Labour pledges to put transport at heart of ‘green industrial revolution’

The Labour Party has pledged to put transport at the top of the agenda as part of its plans for a ‘green industrial revolution’ when it next enters government.

The shadow transport secretary Andy McDonald yesterday stressed Labour’s commitment to tackling climate change as he outlined the approach the party would take if it were in power.

Giving a keynote speech at the Institute for Transport yesterday, McDonald said that Labour would look to encourage public transport use, bringing trains and buses back under public control and offering free bus travel to under-25s.
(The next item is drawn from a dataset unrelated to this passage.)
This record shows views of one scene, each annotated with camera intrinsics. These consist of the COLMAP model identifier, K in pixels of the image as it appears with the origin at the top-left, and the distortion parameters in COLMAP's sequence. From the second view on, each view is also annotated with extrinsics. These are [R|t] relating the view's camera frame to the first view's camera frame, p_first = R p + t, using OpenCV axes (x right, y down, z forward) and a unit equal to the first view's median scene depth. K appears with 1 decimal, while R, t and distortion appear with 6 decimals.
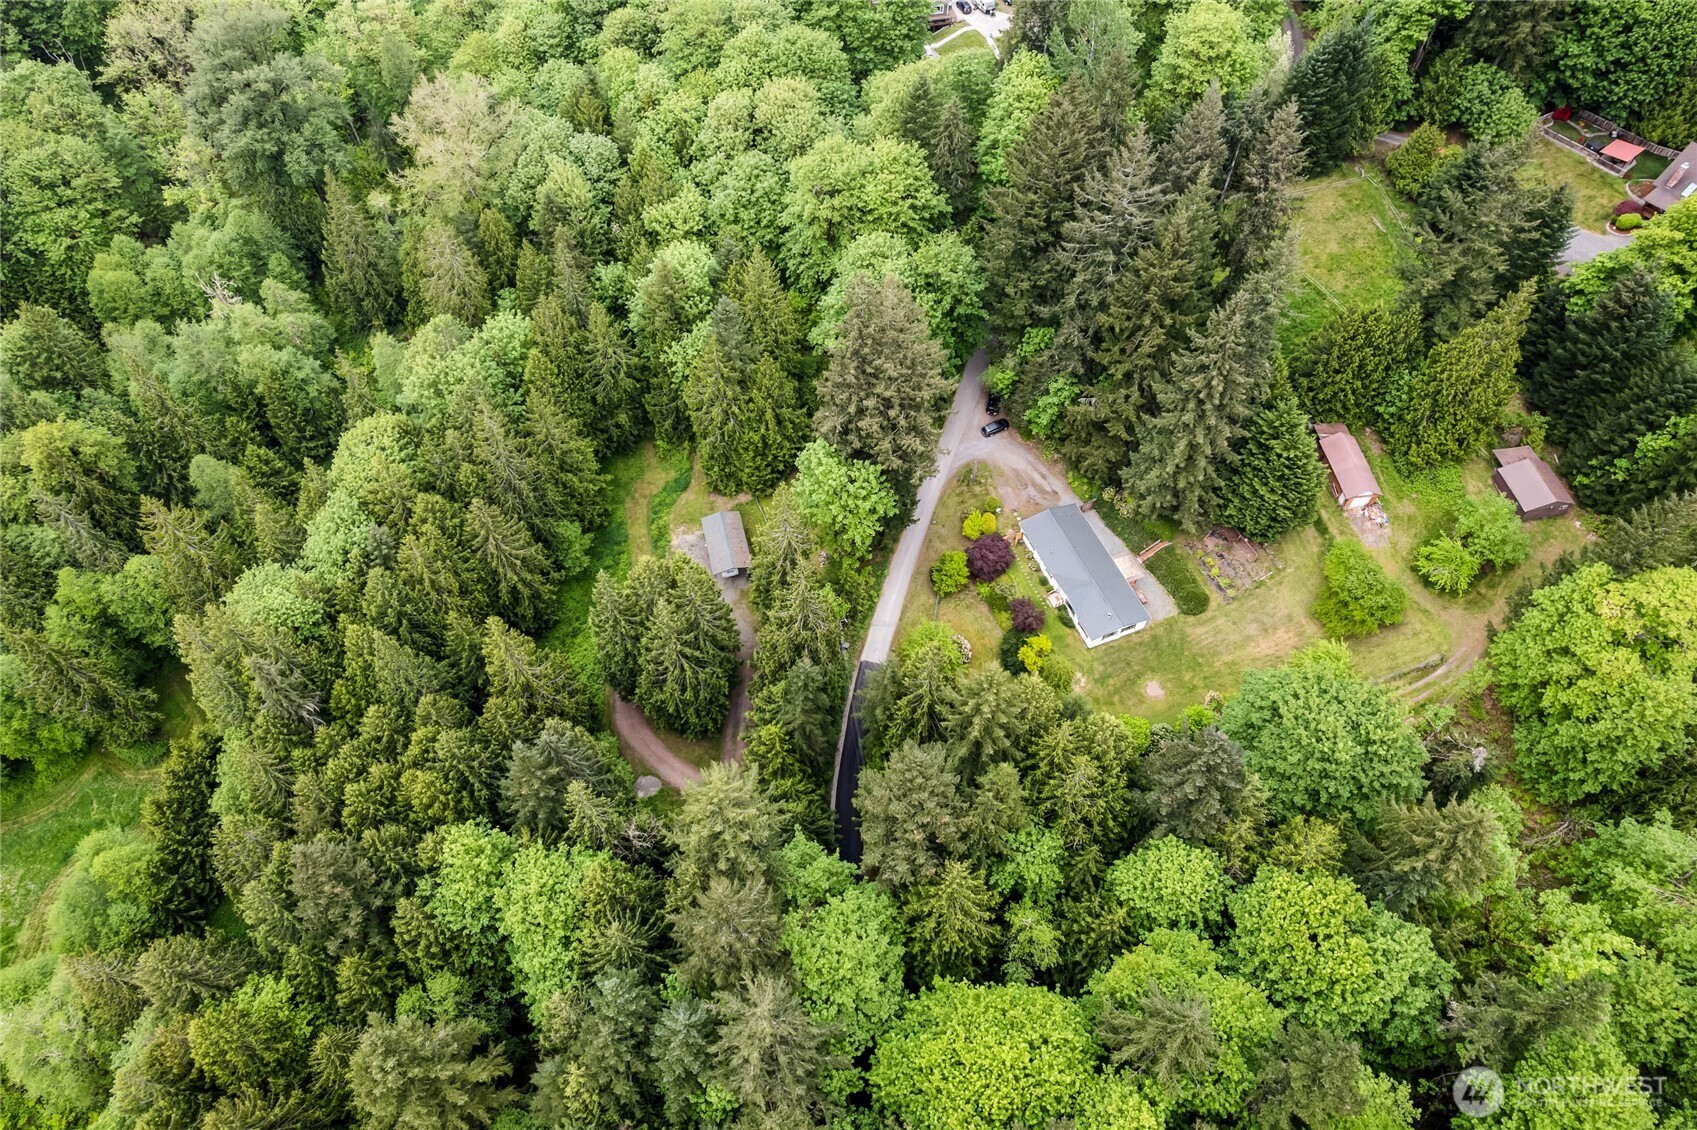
lens RADIAL K [[1081.6, 0, 850.2], [0, 1081.6, 563.4], [0, 0, 1]] dist [-0.040485, 0.017746]
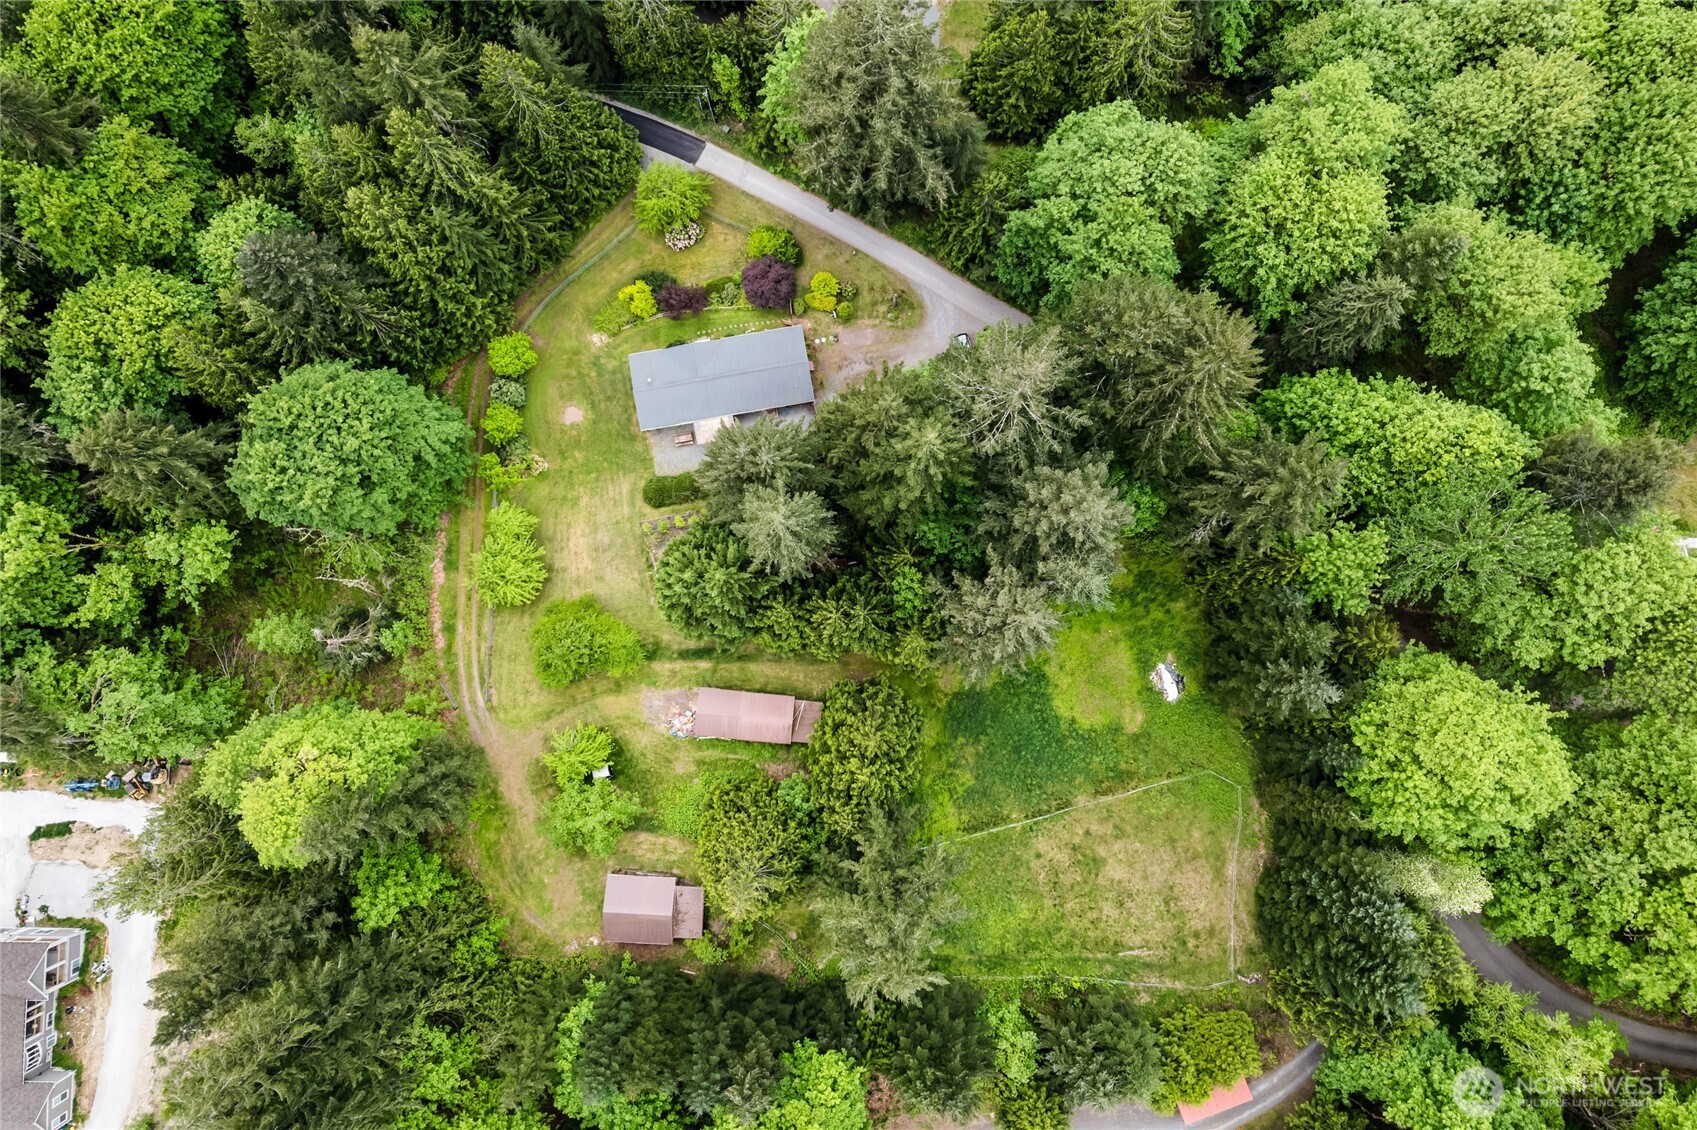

According to McDonald, Labour would also innovate the UK’s transport infrastructure with the railways at the forefront — investing in ultra-low emission vehicles (ULEV), completing HS2, electrifying the railways and expanding the existing railway network.

In his speech, McDonald said: ‘Transport is the UK’s single largest source of greenhouse gas emissions and the worst performing sector when it comes to reducing carbon emissions.

‘Labour will align the priorities of the Department for Transport with our commitment to tackle climate change. We will put an end to a Department that only plays lip service to climate change, and instead will ensure it puts at its core our moral responsibility to cut emissions and allocates departmental spending as if climate change really matters.’

The announcement, which also includes the introduction of a new Clean Air Act, forms part of Labour’s ‘green industrial revolution’ strategy which would see a huge investment in moving the UK towards a zero-carbon economy by 2050.

McDonald said that Labour would set a carbon budget consistent with the Paris Agreement on climate change, with each transport sector — rail, road, aviation and maritime — having carbon reduction targets in line with that budget.

Regarding aviation, Labour has also guaranteed that any expansion to a UK airport — such as Heathrow’s sixth terminal — must address noise issues, protect air quality, meet the UK’s climate obligations and support national growth before it would be authorised.

‘The next Labour government intends to drive a Green Industrial Revolution,’ McDonald concluded. ‘Transport, and the railway, in particular, was at the heart of the Industrial Revolution. And so those greenest forms of transport with the railway at the forefront, are critical to our plans for a Green Industrial Revolution.’

The announcement came the day after the Department for Transport announced its strategy for future mobility across the UK’s cities.

The DfT’s Future of Mobility: Urban Strategy outlined how it plans to use tech to make transport greener and more efficient, including regulations for new vehicles such as e-scooters.

The government published its Clean Air Strategy this past January and is set to finalise its flagship Environment Bill later this spring.